When you have multiple servers (Horizontal Scaling), you need a way to distribute traffic among them. Enter the Load Balancer (LB).
A Load Balancer acts as the entry point to your system. It accepts requests from clients and routes them to the appropriate backend server.
Core Concepts
1. Virtual IP (VIP)
Clients don’t talk to individual servers (IP1, IP2). They talk to the VIP of the Load Balancer. The LB then forwards the request internally.
2. Health Checks
The LB constantly pings your servers (“Are you alive?”). If a server crashes, the LB stops sending traffic to it. This ensures High Availability.
3. High Availability (HA) for the LB itself
If the LB crashes, your whole site goes down. To prevent this, we use Redundancy (Active-Passive LB setup).
%%{init: {'theme': 'dark'}}%%
graph TD
Client --> VIP[Virtual IP]
VIP --> LB1[Active LB]
VIP -.-> LB2[Passive LB]
LB1 --> S1[Server 1]
LB1 --> S2[Server 2]
LB1 --> S3[Server 3]
style LB1 fill:#99ff99,stroke:#333
style LB2 fill:#ff9999,stroke:#333
Load Balancing Algorithms
How does the LB decide which server gets the next request?
| Algorithm | Description | Use Case |
|---|---|---|
| Round Robin | Cyclic order (S1 -> S2 -> S3 -> S1). Simple. | Servers with equal specs. |
| Weighted Round Robin | Assigns more requests to powerful servers. | Heterogeneous fleet (some big, some small servers). |
| Least Connections | Sends to the server with fewest active connections. | Long-lived connections (e.g., WebSocket, Chat). |
| Least Response Time | Sends to the fastest responding server. | Performance-sensitive apps. |
| IP Hash | Hashes Client IP to map to a specific server. | Session Stickiness (Ensure User A always goes to Server 1). |
Timeline of a Request
- Client sends request to
api.example.com(VIP). - LB receives request.
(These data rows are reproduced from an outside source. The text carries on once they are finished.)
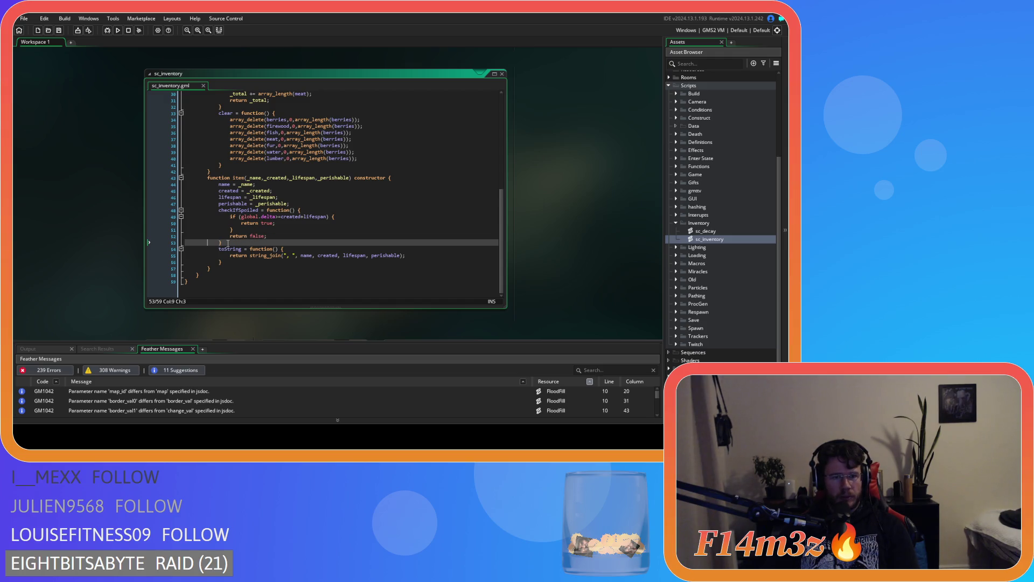
key("Right")
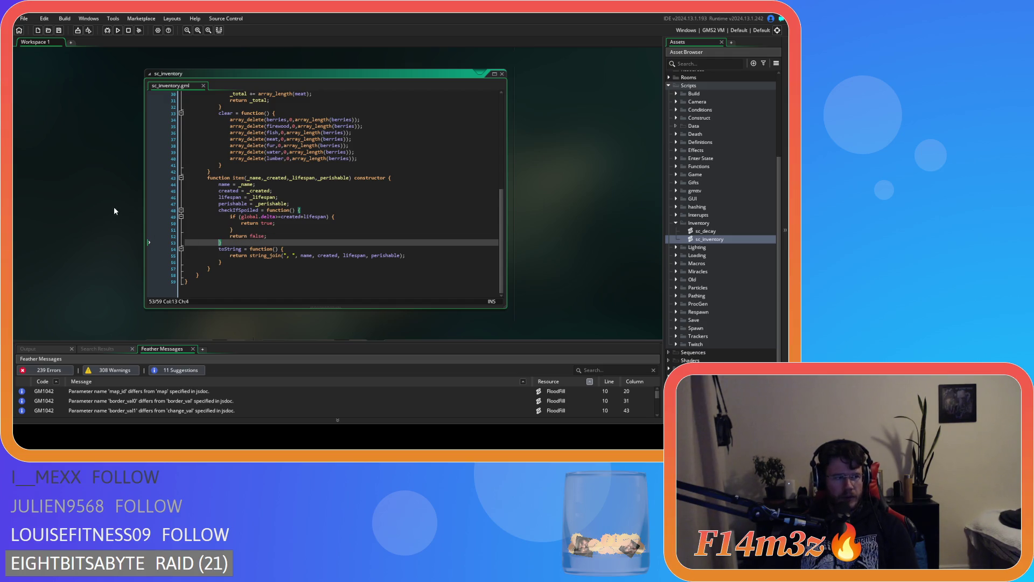
left_click(226, 237)
key("Up")
key("Up")
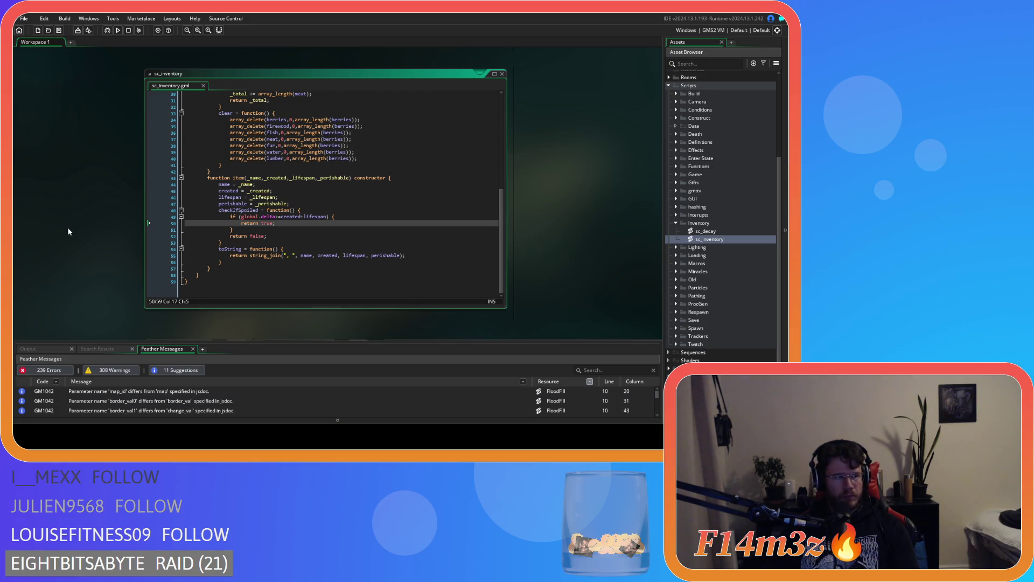
left_click(332, 237)
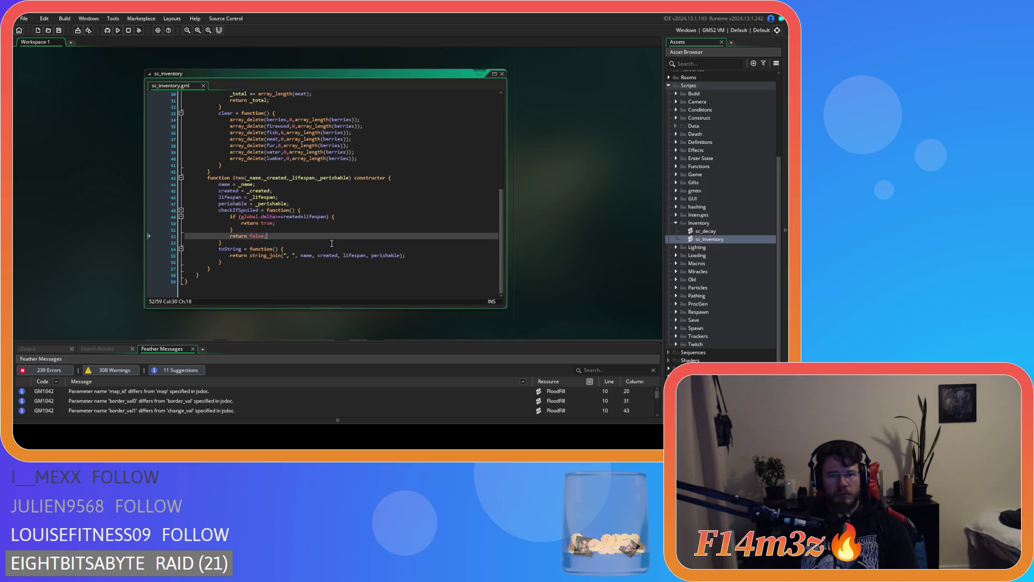
left_click(331, 244)
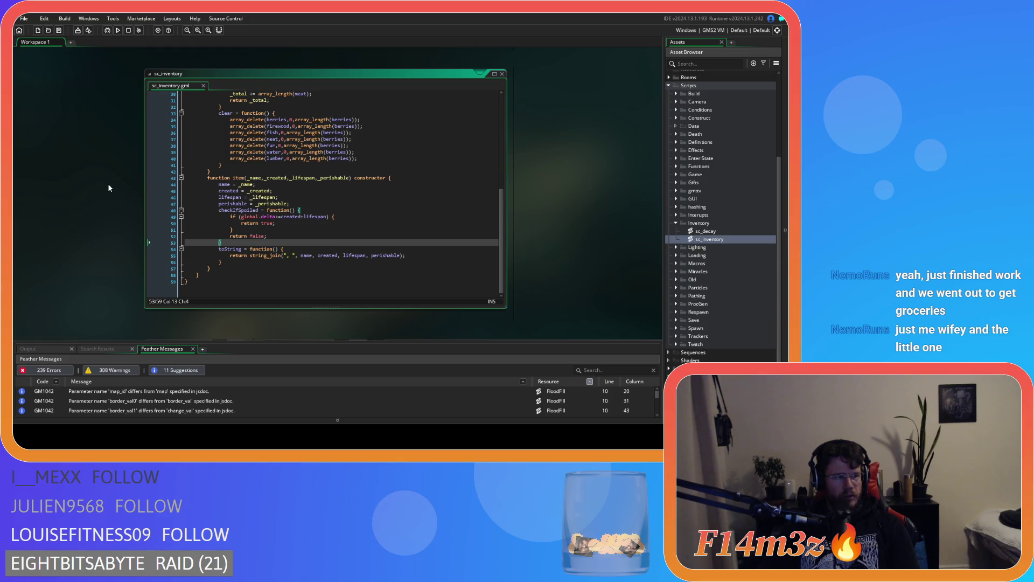
left_click(243, 204)
left_click(269, 229)
left_click(271, 237)
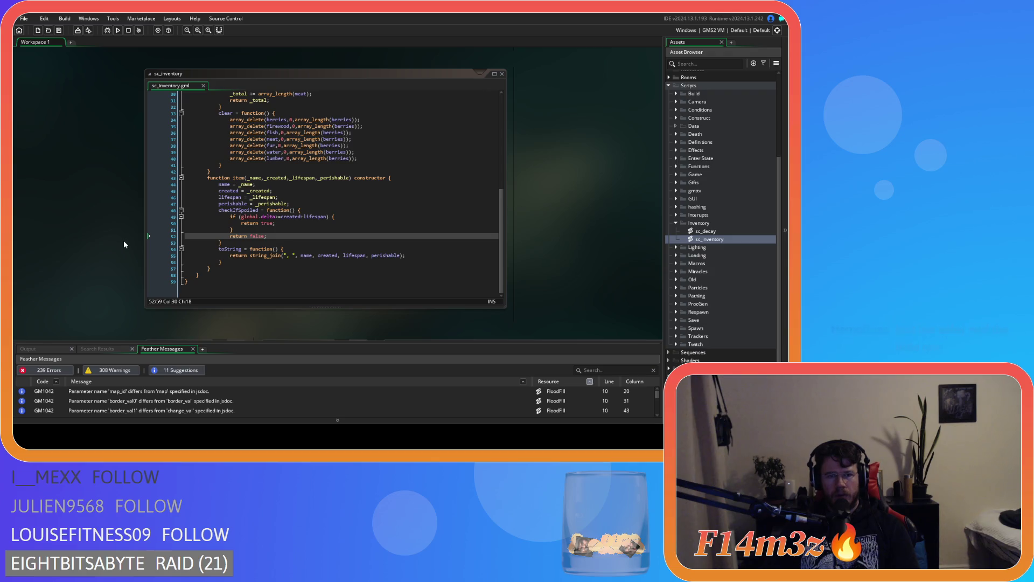
left_click(257, 228)
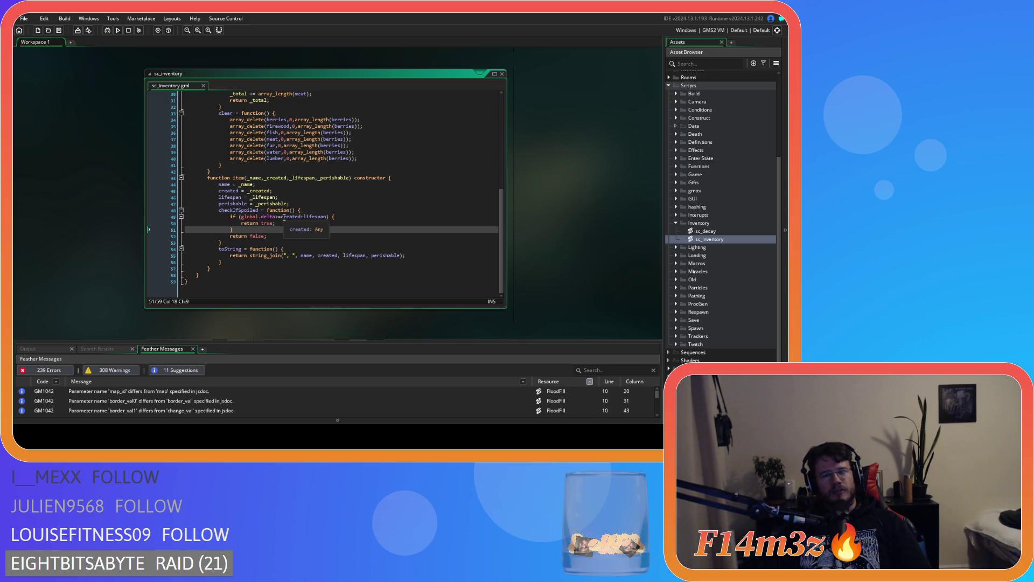
left_click(250, 244)
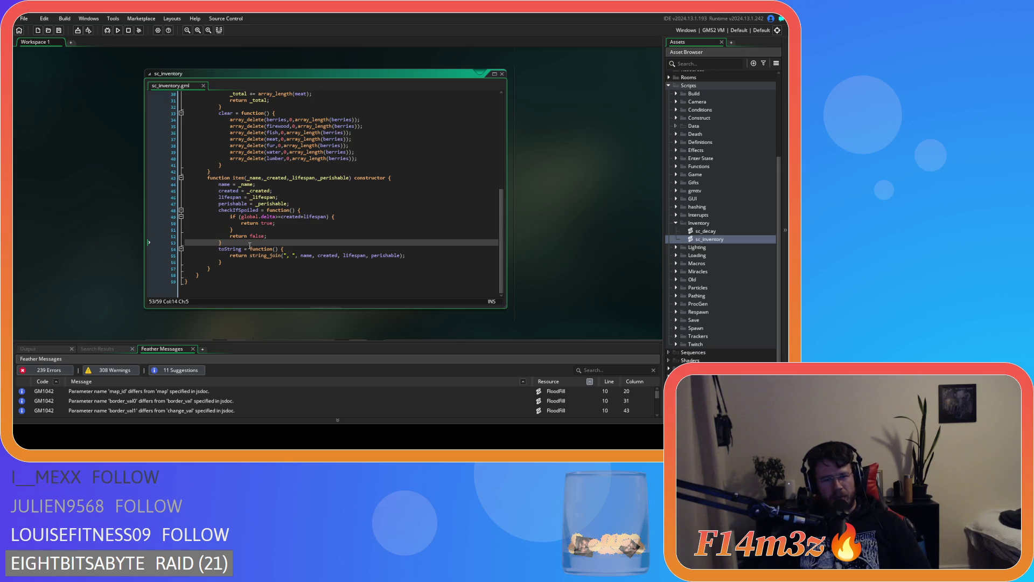
left_click_drag(250, 246, 248, 239)
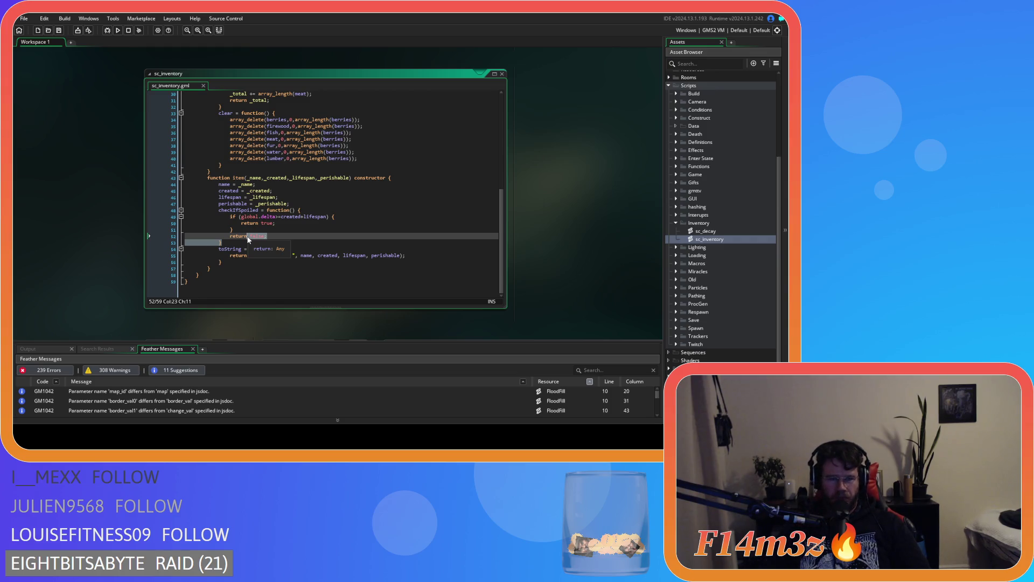
left_click(353, 216)
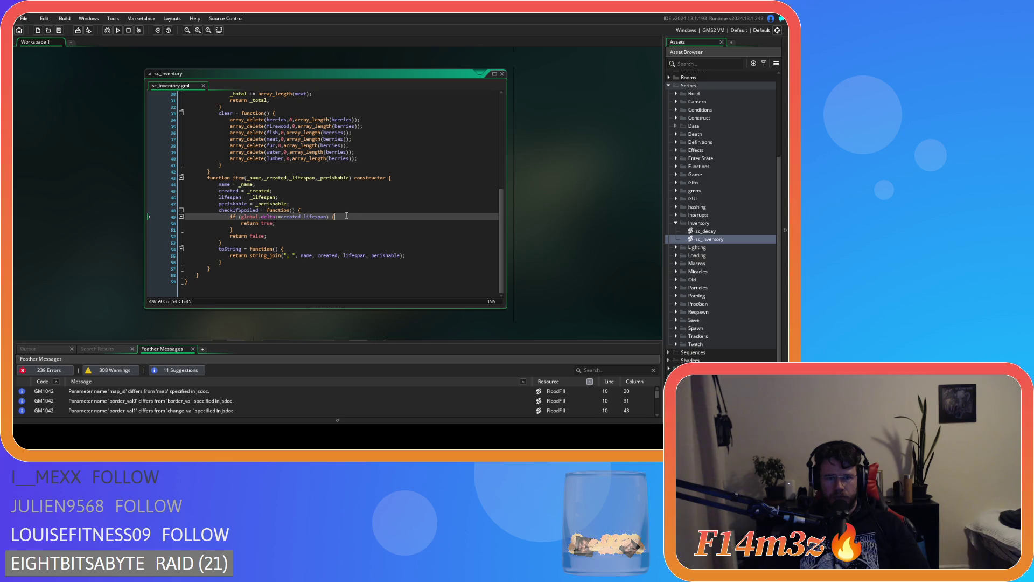
left_click(259, 223)
left_click(328, 224)
left_click(310, 243)
left_click(457, 230)
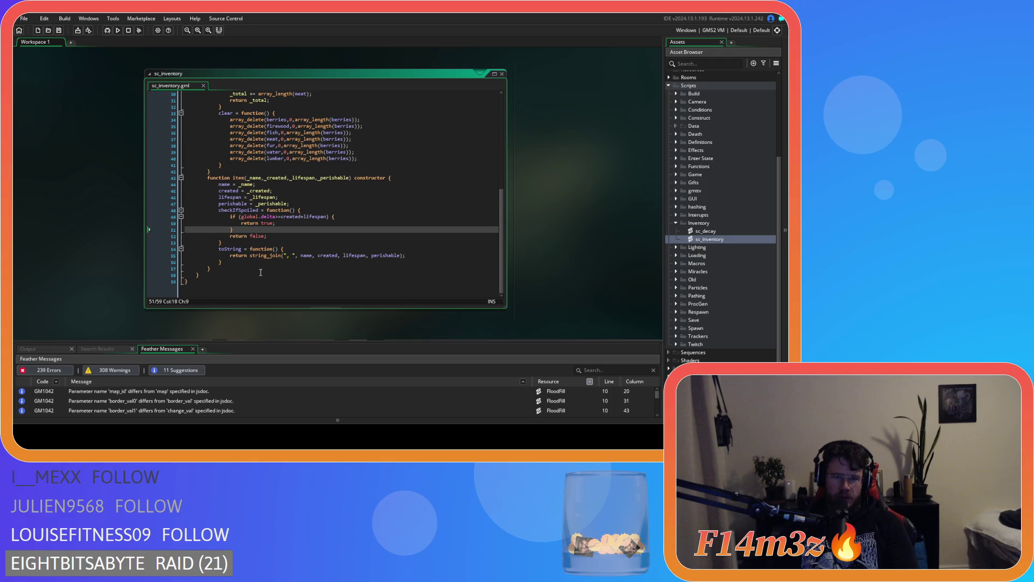
scroll(261, 272, "up", 1)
- LB checks Health Status of backend pool.
- LB selects a server using an Algorithm (e.g., Round Robin).
- LB forwards request to
Server 2. Server 2processes and responds.
Conclusion
Load Balancers are essential for scaling. They provide:
- Scalability: Add servers seamlessly.
- Availability: Automatically bypass dead servers.
- Flexibility: Perform maintenance on servers without downtime.
However, remember that the LB itself can be a bottleneck or a single point of failure if not configured with redundancy.